The medal - the highest award for gallantry "in the face of the enemy" to members of the British armed forces - was awarded to Cpl Sanders for fighting off repeated German attacks for 36 hours on July 1 1916, despite being hugely outnumbered.
The medal with his Military Cross, which he won later in the war, and other medals, were sold to Lord Ashcroft, the international businessman who has the world's largest collection of VCs at London auction house Dix Noonan Webb this morning.
The Sanders decorations and medals will be going on public display at the Imperial War Museum in London where all of Lord Ashcroft's VC collection is on show.
A spokesman for Dix Noonan Webb said: "It is the ideal place for a VC to go on display. They have huge numbers of visitors and people from all over the world will be able to read the story of George Sanders."

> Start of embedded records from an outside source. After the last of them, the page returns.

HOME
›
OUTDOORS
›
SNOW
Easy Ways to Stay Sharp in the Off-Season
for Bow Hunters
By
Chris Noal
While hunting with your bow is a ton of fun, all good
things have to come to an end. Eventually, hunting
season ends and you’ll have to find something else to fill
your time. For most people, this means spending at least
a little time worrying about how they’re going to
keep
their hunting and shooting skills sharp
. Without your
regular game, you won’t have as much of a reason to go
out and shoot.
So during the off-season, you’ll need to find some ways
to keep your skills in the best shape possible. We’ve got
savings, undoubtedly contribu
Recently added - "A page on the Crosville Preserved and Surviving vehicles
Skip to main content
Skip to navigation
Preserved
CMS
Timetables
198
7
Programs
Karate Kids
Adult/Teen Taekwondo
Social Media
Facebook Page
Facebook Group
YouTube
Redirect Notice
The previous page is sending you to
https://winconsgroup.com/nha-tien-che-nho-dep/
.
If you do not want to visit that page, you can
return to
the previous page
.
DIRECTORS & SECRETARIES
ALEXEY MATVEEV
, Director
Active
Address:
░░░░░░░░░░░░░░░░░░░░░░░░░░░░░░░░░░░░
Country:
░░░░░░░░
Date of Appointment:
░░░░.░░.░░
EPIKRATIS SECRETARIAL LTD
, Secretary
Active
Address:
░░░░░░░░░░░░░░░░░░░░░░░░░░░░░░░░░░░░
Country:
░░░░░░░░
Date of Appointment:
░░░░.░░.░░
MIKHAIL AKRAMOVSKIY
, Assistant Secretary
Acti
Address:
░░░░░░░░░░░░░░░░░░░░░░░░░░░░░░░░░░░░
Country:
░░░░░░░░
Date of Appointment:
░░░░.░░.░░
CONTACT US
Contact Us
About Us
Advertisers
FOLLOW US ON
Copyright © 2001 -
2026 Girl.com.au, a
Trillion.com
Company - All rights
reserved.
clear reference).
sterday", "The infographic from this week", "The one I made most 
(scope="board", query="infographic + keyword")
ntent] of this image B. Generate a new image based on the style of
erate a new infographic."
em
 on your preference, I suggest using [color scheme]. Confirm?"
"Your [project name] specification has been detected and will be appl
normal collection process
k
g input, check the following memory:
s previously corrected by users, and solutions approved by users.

The medals, were put up for sale by a direct descendant, Dix Noonan Webb said.
At Leeds Minster last year, the focus was on Corporal Sanders, as the nation fell silent to to honour the centenary of the bloodiest day in British military history.
Cpl Sanders, who enlisted in the Leeds Rifles, took charge of an isolated group of men who were cut off as the British offensive ground to a halt.
Impressing on them it was “his and their duty to hold the position at all costs” they fought a series of desperate actions, all without food and water, later returning to British lines with 19 of his comrades.
He later won the MC for his bravery at Kemmel Hill in April 1918 - last seen wounded in the right arm and leg, but continuing to fire at the enemy at point-blank range.
Wounded and captured he served the last 12 months of the war as a prisoner.
Mr Sanders, one of only three VC winners of July 1 1916 to survive the war, died in Leeds, aged 55.
The price when the auctioneer's hammer came down was £240,000 but when buyer's commission is added the purchaser actually paid £288,000.